X-mas Decorations Are Their Business

Owner of Ari's Treasures uses Web to supplement the brick-and mortar store.

When Jeff Aston opened up his Christmas-themed store last year, he needed something that would help the store stand out from any other.

His answer?

Overflow the shop with a presentation of a Christmas that appeals to kids and makes adults feel like children as well.

Miniature buildings are lighted, tiny pieces are almost always turned on, and cheerful music plays over the speakers. Nearly every inch of the store is dedicated to the spirit of Christmas.

“Who does this anymore?” Aston asked. “This store is presentation. This is designed out of the love of the product. People love this, so we make the store as pretty as possible. The smells, the sound - this doesn’t exist anymore.”

As other holiday-themed stores in the area close, Aston claims the business is doing well in its second season, buoyed by the internet sales. He stated that the website makes it possible for the store front to remain open.

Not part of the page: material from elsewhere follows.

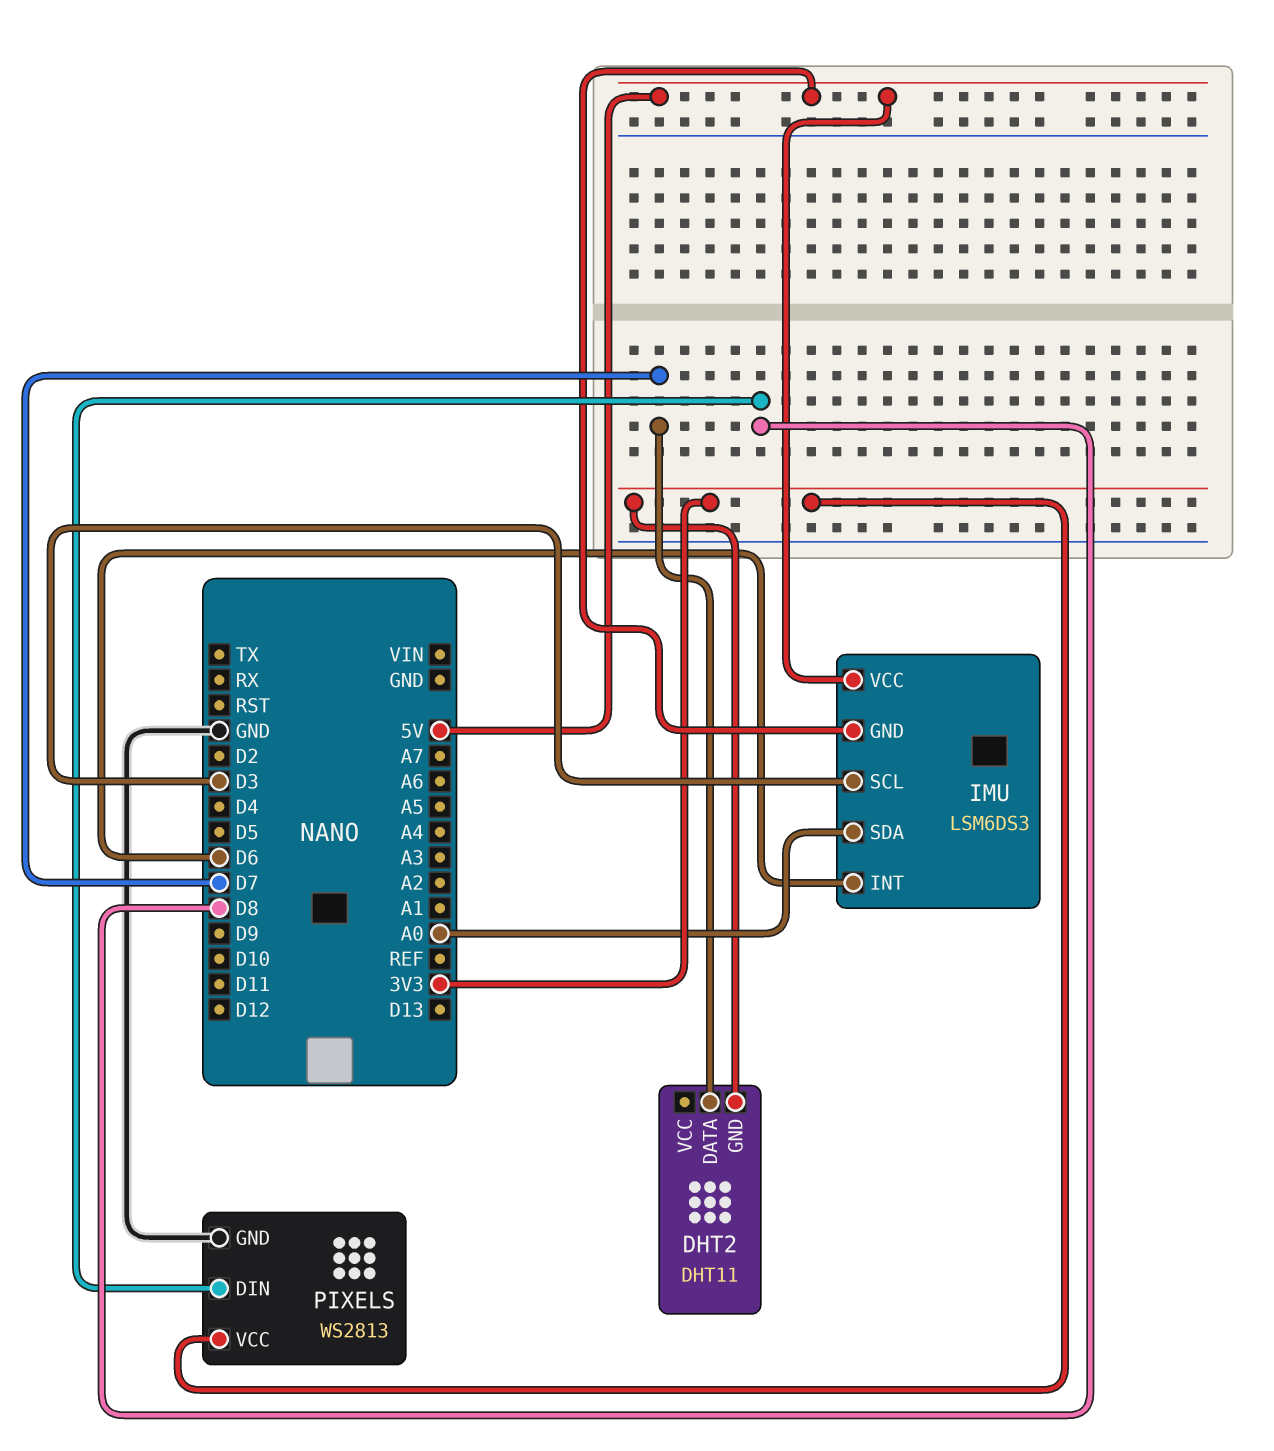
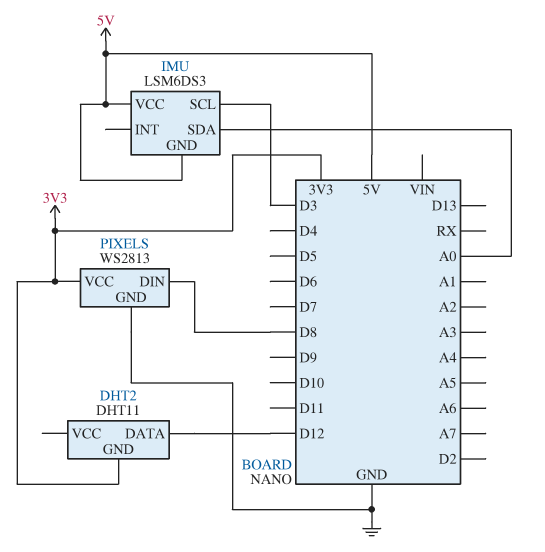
DHT2 pin DATA: D7 -> D12
IMU pin INT: D6 -> none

“I give all the credit in the world to the guy who can run a store without an internet business, a corporate business, or some other way of earning income,” Aston said. “To sit in a storefront like this and make a living is near impossible.”

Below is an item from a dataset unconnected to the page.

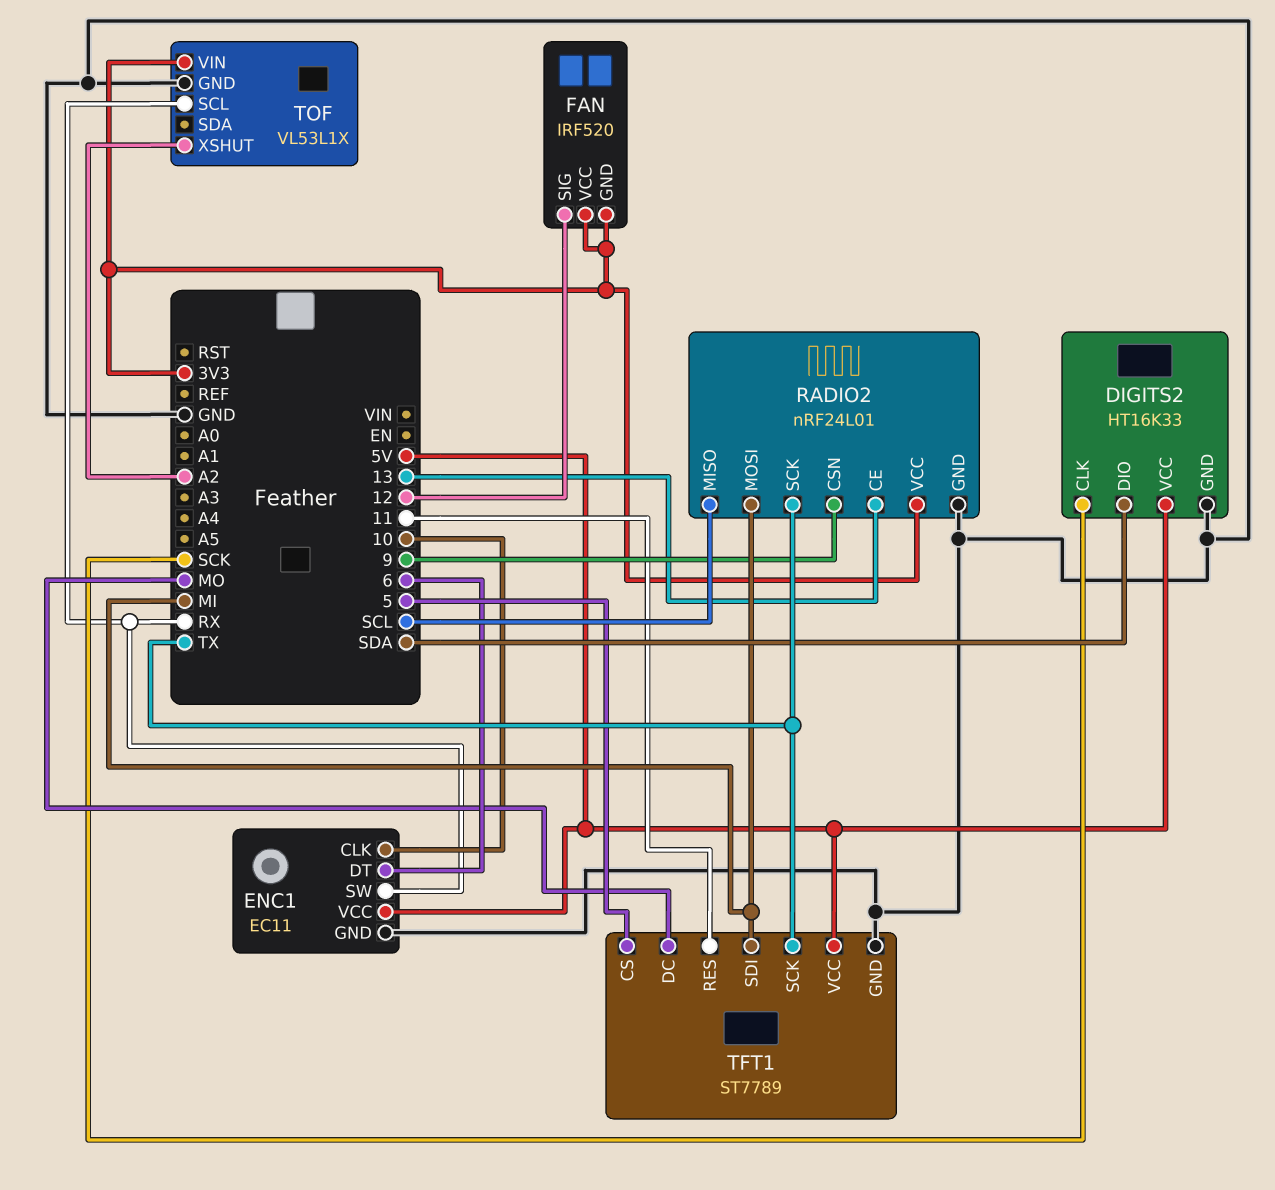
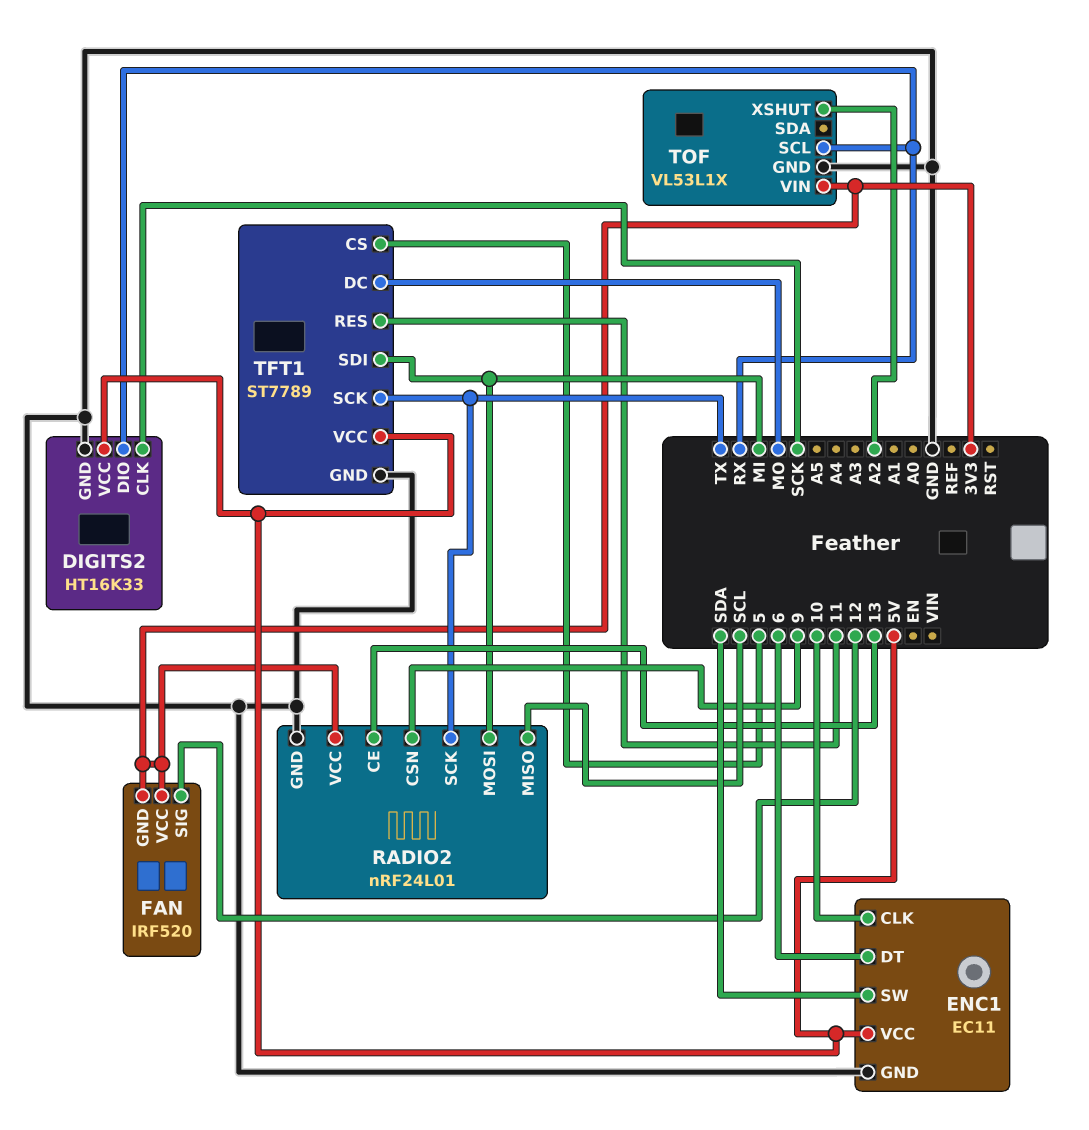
DIGITS2 pin DIO: SDA -> RX
ENC1 pin SW: RX -> SDA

The brick and mortar store has a symbiotic relationship with the website, each one giving credibility to the other. Aston said that there are vendors who won’t sell their products to businesses that don’t have a physical shop.

Non-Christmas goods, including home and garden items, are sold on the website year-round in order to keep the store mainly holiday-themed instead of turning it into a warehouse. To be able to spend his life surrounded by such an atmosphere is worth it to him.

Aston continued to lament what he believes to be the end of free-standing business. He said that he shops locally and that all the stores that were around in the earlier era are gone, losing the competition against Amazon and other corporate websites.

Yves Michel, Commissioner of the Suffolk County Department of Economic Development, believes that having a website is important for small business. “I think because of how the population is moving forward, realizing how important technology is if there is an opportunity for comparison shopping, most people will either go on the internet. An online presence is, in my opinion, just as important as a brick and mortar store but even more important.”

Aston summed up the store by saying, “this isn’t the kind of store where you come looking for something you want. This is the kind of store where you come in and go ‘wow, that’s cool.’ And then you buy it.”